Electrical Mobility Calculator

About the Electrical Mobility Calculator

The electrical mobility calculator determines the transport properties of charge carriers in semiconductors and conductors. Carrier mobility (μ) is a fundamental material parameter that quantifies how quickly electrons or holes move through a material under an applied electric field, directly determining device performance in transistors, solar cells, and LEDs.

Mobility connects microscopic scattering physics to macroscopic electrical properties through the relationships: drift velocity v_d = μE, conductivity σ = nqμ, and the Einstein relation D = μkT/q. Higher mobility means carriers travel faster under the same field, enabling faster switching in transistors and higher current in power devices. Silicon has electron mobility of ~1400 cm²/V·s, while GaAs reaches ~8500 cm²/V·s, which is why GaAs excels in high-frequency applications.

This calculator computes drift velocity, conductivity, resistivity, diffusion coefficient, relaxation time, thermal velocity, and mean free path from the mobility and operating conditions. It also models the temperature dependence of mobility, which typically follows a T^(-3/2) power law for phonon-limited scattering in pure semiconductors.

When This Page Helps

Carrier mobility matters whenever you need to estimate how fast charge carriers will drift, how conductive a material will be, or how strongly temperature will affect transport. Students use it to connect the mobility equation to drift velocity and diffusion, while engineers use it to compare semiconductor materials and operating conditions.

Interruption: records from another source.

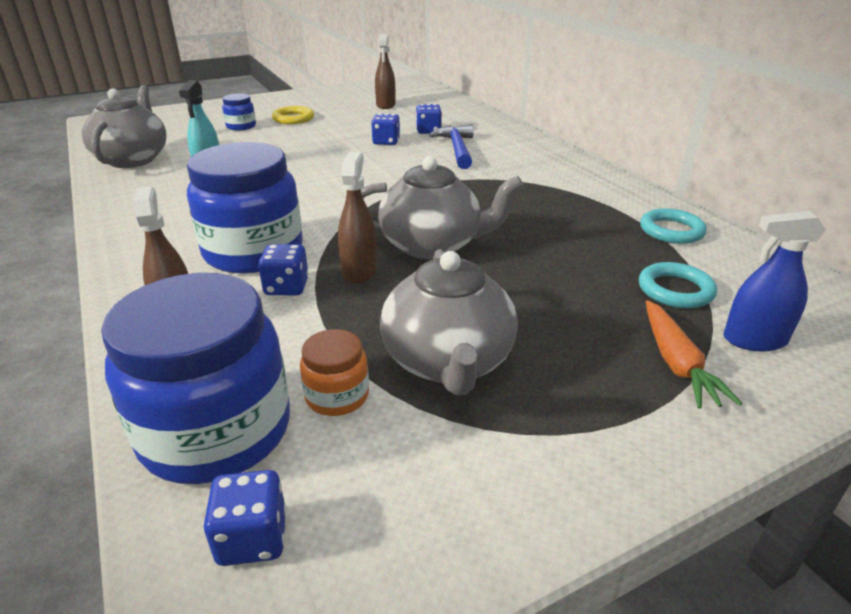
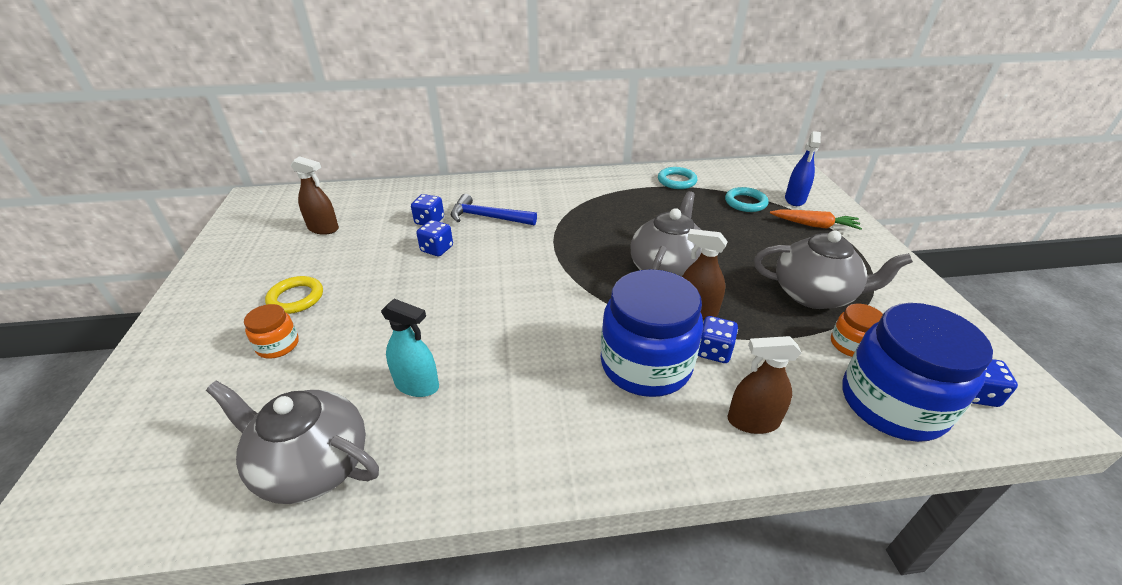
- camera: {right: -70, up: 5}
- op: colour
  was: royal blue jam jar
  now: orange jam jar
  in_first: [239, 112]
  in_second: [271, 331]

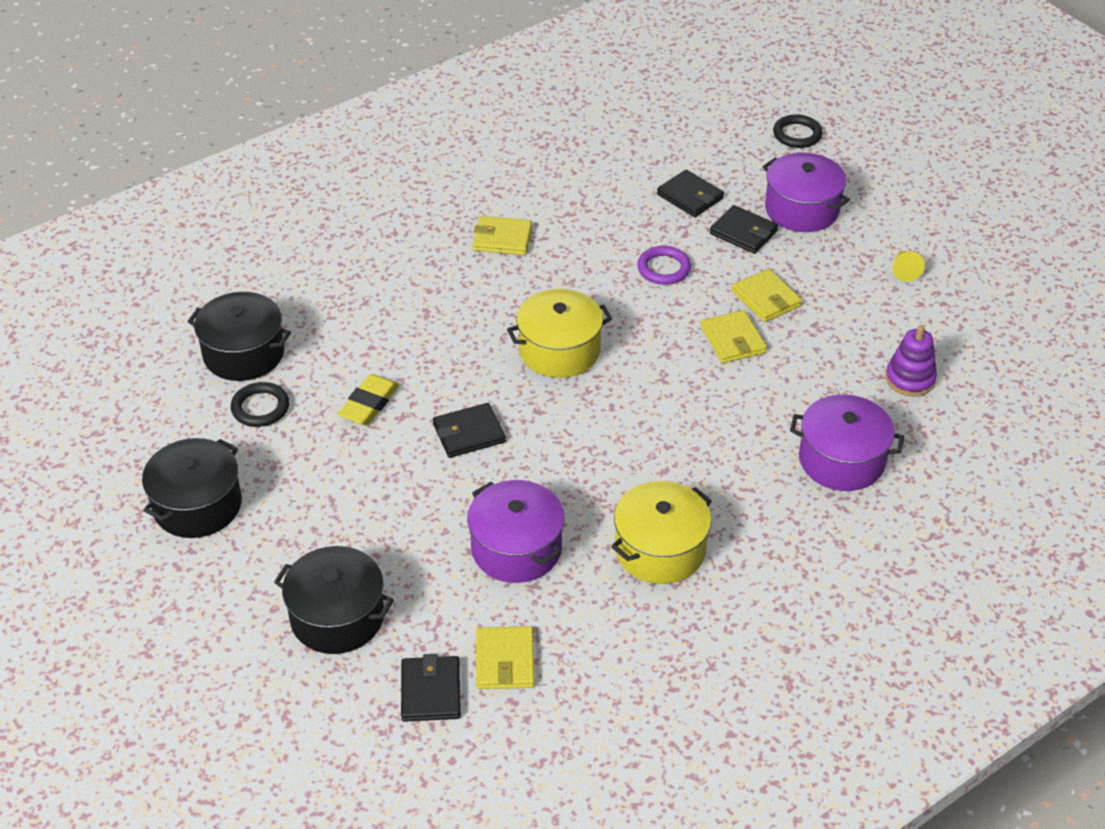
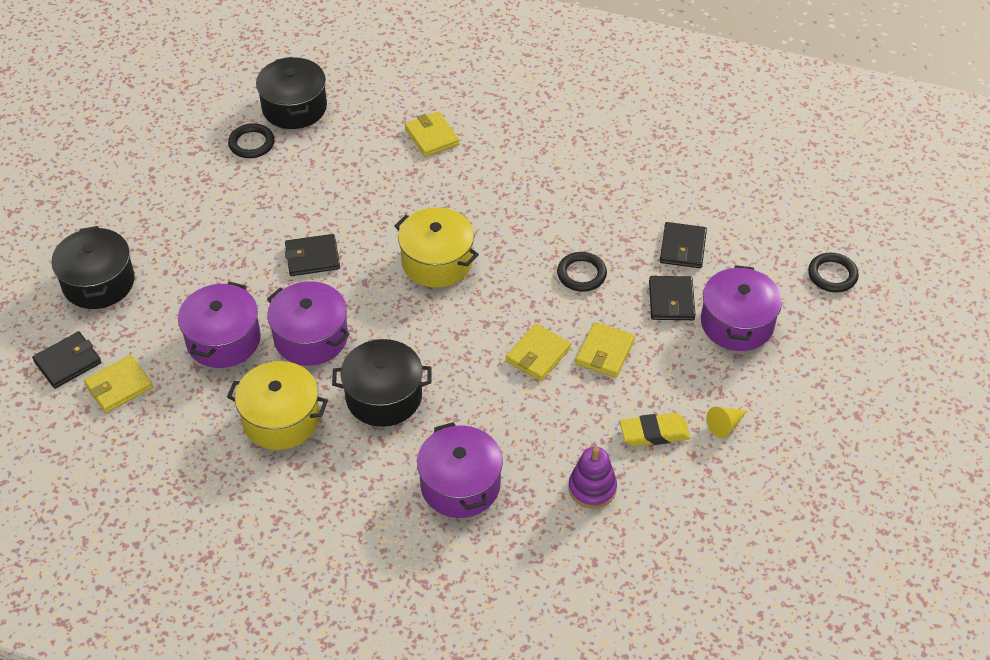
- camera: {right: 55, up: 5}
- op: appeared
  now: royal purple cooking pot
  in_second: [308, 324]
- op: relocated
  was: black cooking pot
  in_first: [192, 488]
  in_second: [381, 383]
- op: relocated
  was: golden eraser
  in_first: [368, 399]
  in_second: [655, 429]
- op: relocated
  was: golden wallet
  in_first: [502, 235]
  in_second: [432, 134]
- op: colour
  was: royal purple hoop
  now: black hoop
  in_first: [664, 265]
  in_second: [582, 272]
- op: spun
  was: black wallet
  in_first: [469, 430]
  in_second: [312, 255]
  clockwise: -45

This calculator is most useful when you want to turn a mobility value into the transport quantities that actually show up in devices and measurements.

How to Use the Inputs

1. Enter the carrier mobility in cm²/V·s (standard semiconductor unit)
2. Enter the applied electric field in V/cm
3. Select the carrier type: electrons or holes
4. Enter the operating temperature in Kelvin
5. Enter the carrier concentration in cm⁻³
6. Enter the effective mass ratio for the carrier type
7. Review drift velocity, conductivity, diffusion, and scattering parameters

Example Calculation

Tips & Best Practices

• Use presets to explore mobility values for common semiconductors
• At high fields (> 10⁴ V/cm in Si), velocity saturation limits the drift speed — this calculator uses the low-field linear model
• Hole mobility is typically 2–3× lower than electron mobility in the same material
• For heavily doped samples, use measured mobility values rather than intrinsic values
• The T^(-3/2) temperature dependence is approximate — real materials show deviations due to multiple scattering mechanisms

Mobility and Transport

Mobility connects the microscopic scattering behavior of a semiconductor to the drift velocity you observe in an electric field. It also determines conductivity, diffusion, and relaxation time through a small set of related equations.

Temperature and Doping

Carrier mobility usually falls as temperature rises because phonon scattering increases. Heavy doping can also reduce mobility by adding impurity scattering. That is why measured values often matter more than textbook values when the material is heavily processed.

Practical Use

Use this calculator when you need a quick transport estimate for device design, material comparison, or a lab report that ties mobility to a measurable electrical response.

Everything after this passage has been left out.